Do turnieju seniorów zgłoszonych zostało 47 zawodników. My do Turawy pojechaliśmy w sześcioosobowym składzie: Michał Galas, Marek Płóciennik, Wojciech Głuszek, Dawid Połoszczański, Krzesimir Kleszcz i Maciej Malecha. Zabrakło jedynie Jakuba Załuskiego, któremu udział w zawodach uniemożliwiła choroba. Fakt tak licznej reprezentacji sprawił, że na różnych etapach turnieju nasi zawodnicy trafiali na siebie i wzajemnie „wyżynali się”.
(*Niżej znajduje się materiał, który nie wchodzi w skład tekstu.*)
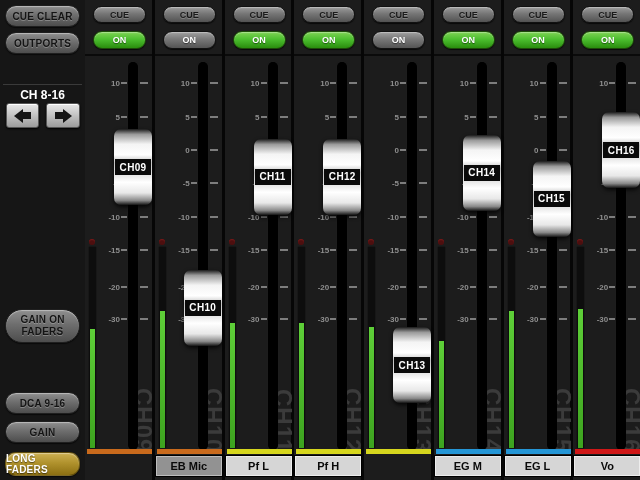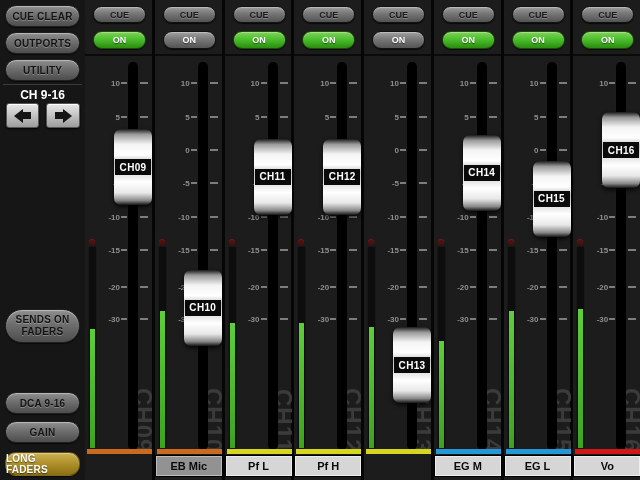"UTILITY" div.sbtn { html: <div>UTILITY</div> -> none }
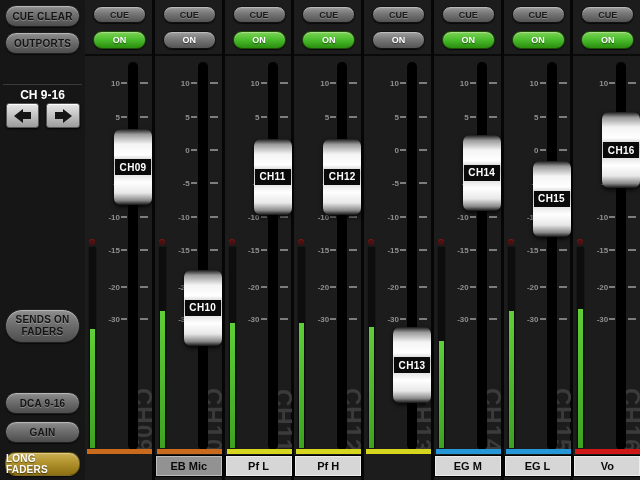"CH 9-16" div.bank-label { text: 9-16 -> 8-16 }
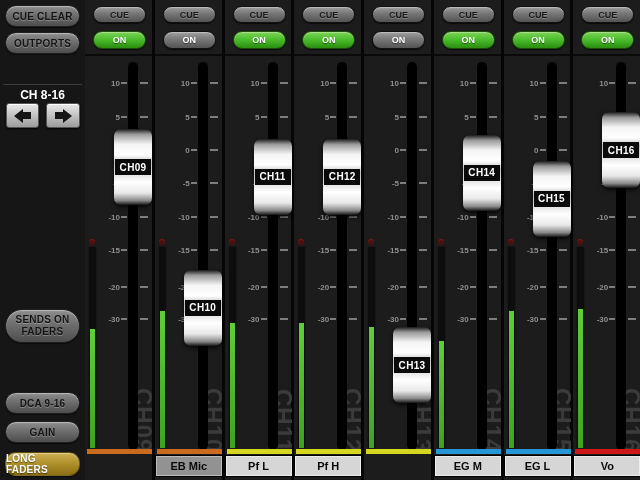"SENDS ON" span { text: SENDS -> GAIN }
Już w I rundzie Michał Galas musiał zagrać z Markiem Płóciennikiem - pokonał go 3:0. W dalszej części zmagań zwycięzca radził sobie równie dobrze i w półfinale trafił na kolejnego kolegę z drużyny - młodego Macieja Malechę. Z nim też wygrał 3:0 i zameldował się w finale.
- Awans Maćka do półfinału to miła niespodzianka - mówi Jan Głuszek, kierownik drużyny. - Tym bardziej, że nie miał wcale łatwych przeciwników.
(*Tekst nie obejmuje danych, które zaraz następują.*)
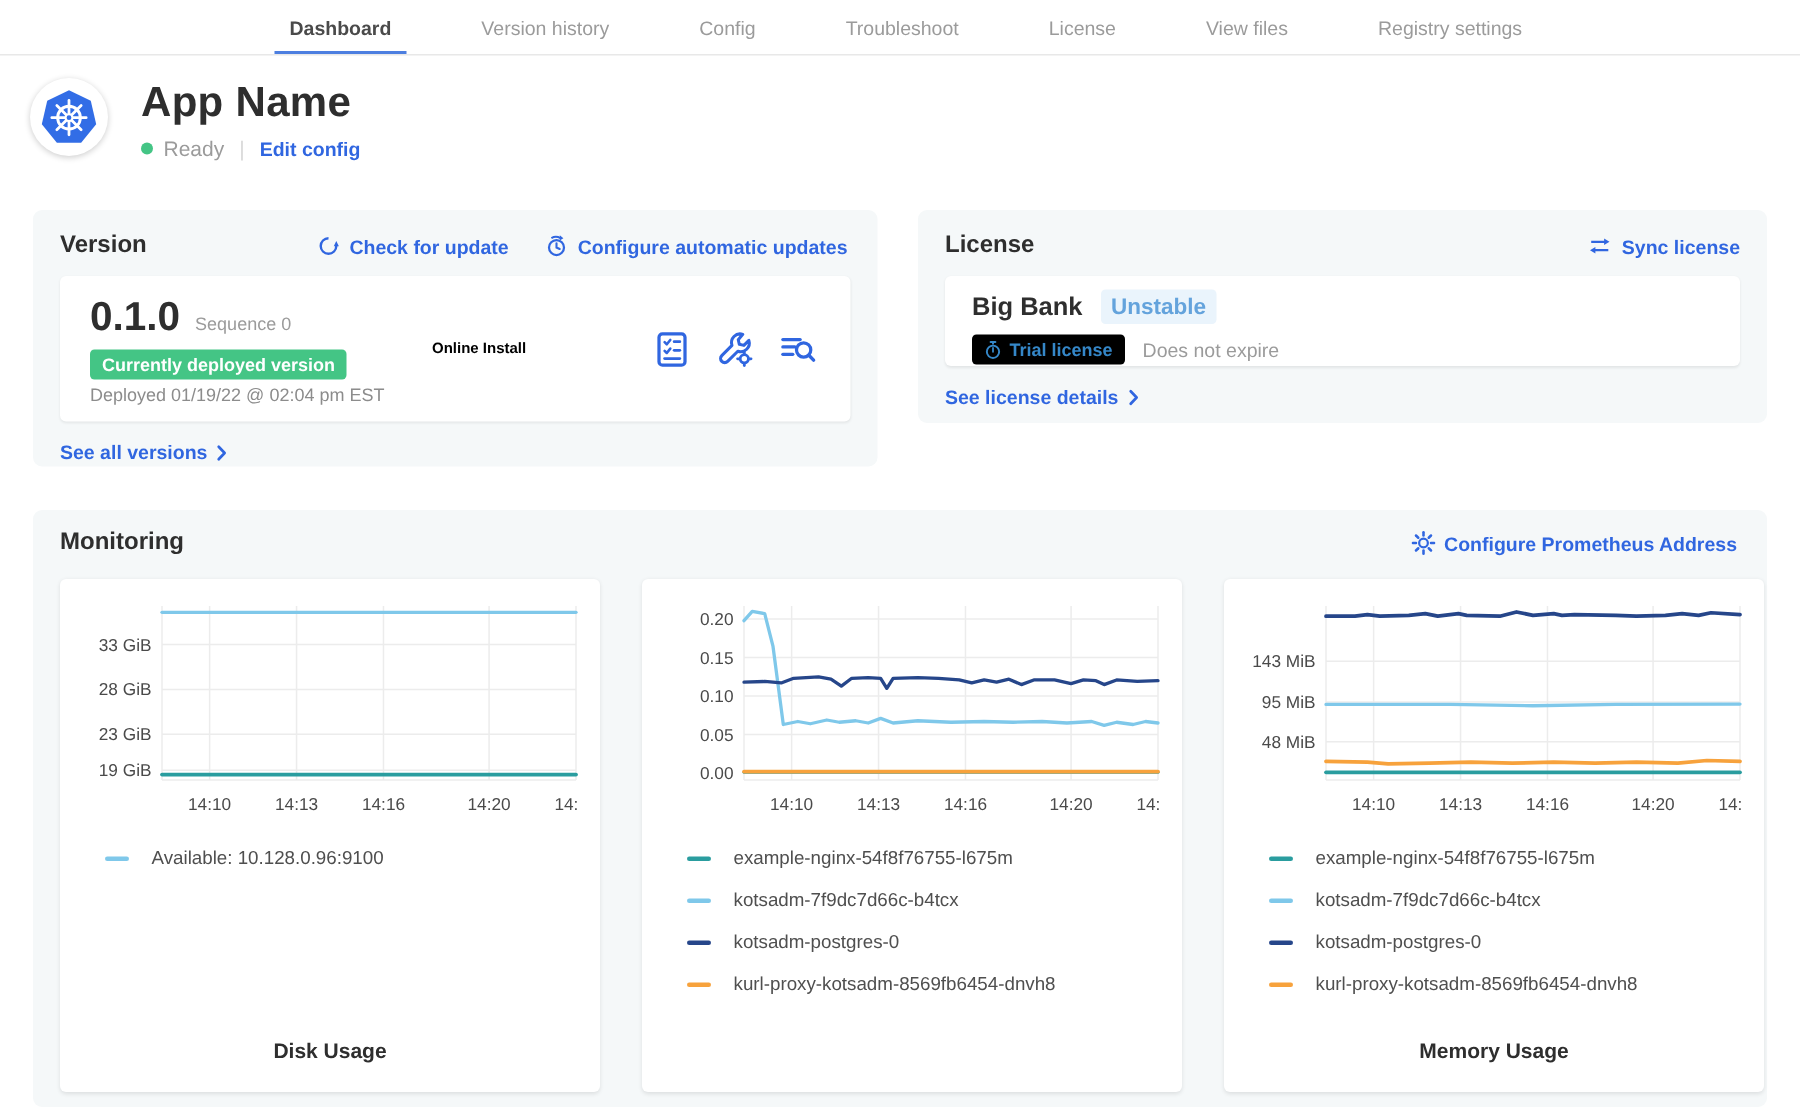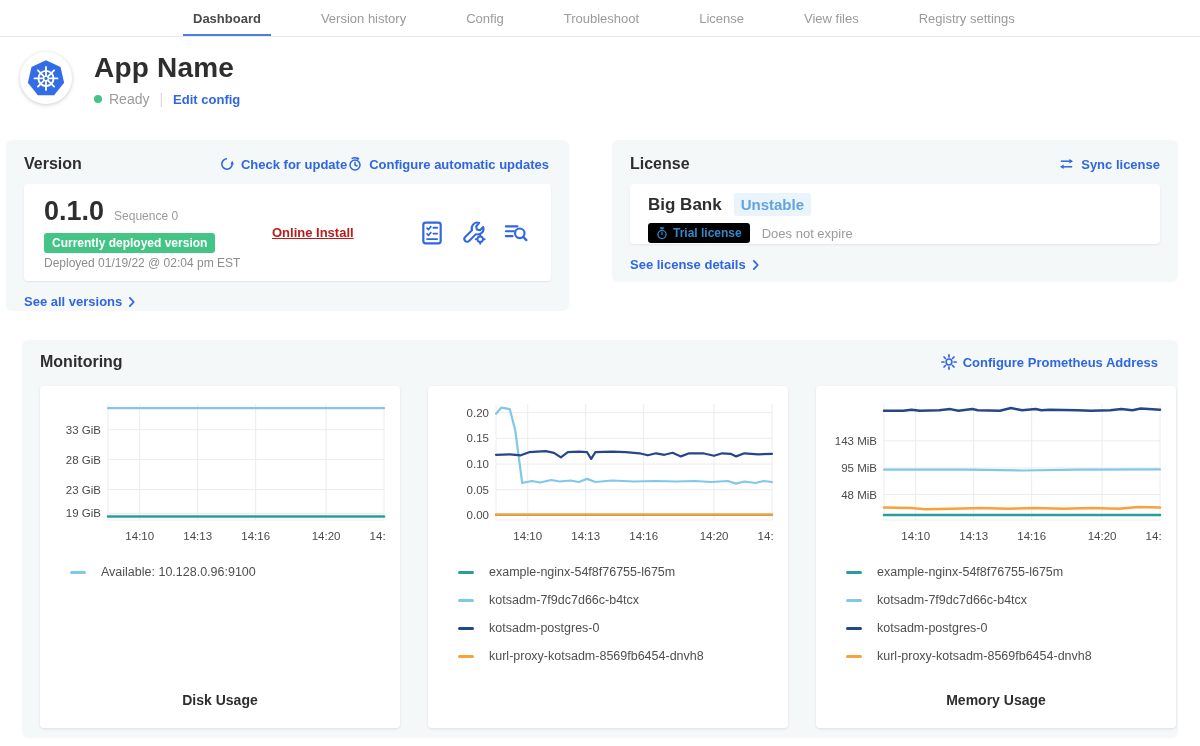"Version" #version-panel { left: 6px -> 22px }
W drugiej połówce turniejowej drabinki dobrze prezentował się Wojciech Głuszek i po kolejnych wygranych awansował do półfinału, w którym jego przeciwnikiem był Maciej Sinicki (GOSDiM Turawa). On w drodze do tej fazy mistrzostw wyeliminował naszego Krzesimira Kleszcza, a ten z kolei wcześniej w pięciu setach pokonał Dawida Połoszczańskiego.
W półfinale Wojtek nie dał rady Sinickiemu - przegrał 0:3, ale łatwo meczu nie oddał rywalowi, który - zdaniem obserwatorów - poczynił spore postępy w porównaniu do poprzednich mistrzostw.
Szanse na brązowe medale zachowało trzech naszych zawodników: Wojciech Głuszek, Maciej Malecha i Dawid Połoszczański. I znów doszło do bratobójczego pojedynku, w którym Wojtek pokonał 3:1 Dawida. Mniej szczęścia miał Maciek - przegrał 2:3 z Adamem Linkiem (LZS Chepsa Żywocice).
W finale Michał Galas bez straty seta wygrał z Maciejem Sinickim i obronił tytuł z 2020 roku.
Czołówka turnieju: 1. Michał Galas (Blyss Kujakowice), 2. Maciej Sinicki (GOSDiM Turawa). 3. Wojciech Głuszek (Blyss) i Adam Linek (LZS Żywocice). 5-6: Maciej Malecha i Dawid Połoszczański (obaj Blyss).
Nagrody dla najlepszych zawodników wręczała Maria Kała, prezes Opolskiego Związku Tenisa Stołowego.